Question

In Exercises 1–10, use the data in the accompanying table and express all results in decimal form. (The data are from “Mortality Reduction with Air Bag and Seat Belt Use in Head-On Passenger Car Collisions,” by Crandall, Olson, and Sklar, American Journal of Epidemiology, Vol. 153, No. 3.) Drivers Involved in Head-On Collision of Passenger Cars.

Drivers Involved in Head-On Collision of Passenger Cars

	Driver Killed	Driver Not killed
Seatbelt Used	3655	7005
Seatbelt not Used	4402	3040

Both Using Seatbelts If 2 drivers are randomly selected without replacement, find the probability that they both used seatbelts.

Short answer

The probability that two randomly selected drivers, chosen without replacement, used seatbelts is 0.347.

Step-by-step solution

Given information

The values for counts of drivers are tabulated under different categories.

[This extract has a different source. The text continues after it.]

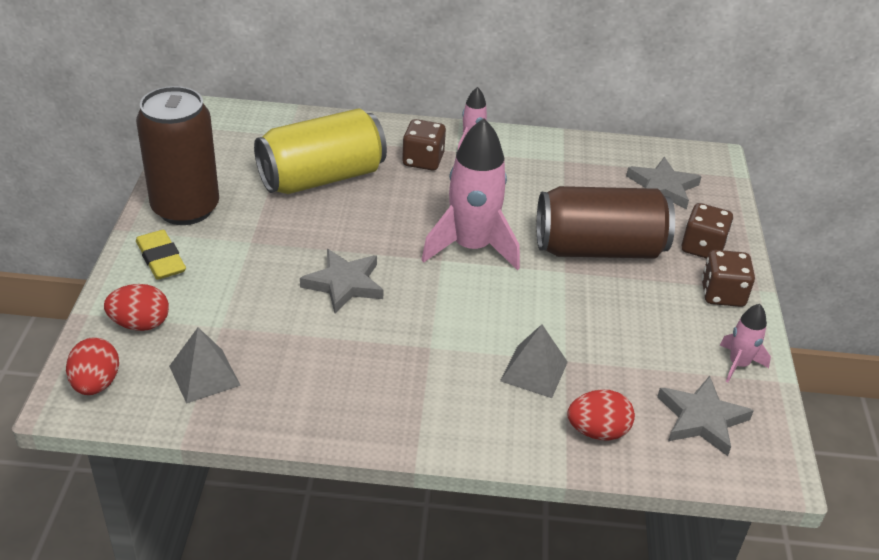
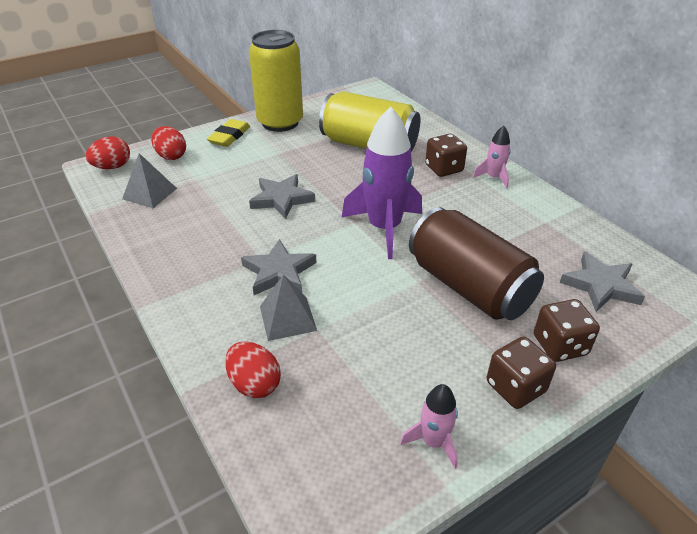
camera: 55 degrees right, 0 degrees up
(185, 208) = (280, 122): brown can -> yellow can
(471, 247) = (384, 228): pink rocket -> purple rocket
(702, 419) = (333, 447): grey star -> grey star (279, 272)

Define multiplication rule

When two events take place simultaneously, the probability of joint occurrences is equivalent to the product of their individual probabilities.

In case the events are dependent, the probabilities change with each successive occurrence. The condition when selections are made without replacement describes the occurrence of dependent events.

Step 3:Compute the additive total row-wise and column-wise

Sum up all row and column totals.

	Driver Killed	Driver Not killed	Total
Seatbelt Used	3655	7005	10660
Seatbelt not Used	4402	3040	7442
Total	8057	10045	18102

Compute the probability using the multiplication rule

Define the events as follows:

E: The first randomly selected driver use a seatbelt

F: The second randomly selected driver use a seatbelt

A: The two drivers randomly selected without replacement use seatbelts

The number of drivers who use seatbelts is 10660.

The total number of drivers surveyed is 18102.

Thus, the probability that the first driver selected uses a seatbelt is:

$P\left(E\right)=\frac{10660}{18102}$

The number of drivers left who use seatbelts, after selecting the first driver, is 10659.

The total number of drivers left after the first selection is 18101.

The probabilities that the second driver uses a seatbelt is:

$P\left(F\right)=\frac{10659}{18101}$

The probability that two drivers randomly selected without replacement use seatbelts is:

$$\begin{gathered} P\left(E\text{and}F\right)=P\left(E\right)\times P\left(F\right) \\ =\frac{10660}{18102}\times \frac{10659}{18101} \\ =0.347 \end{gathered}$$

Thus, the probability that two drivers randomly selected without replacement use seatbelts is 0.347.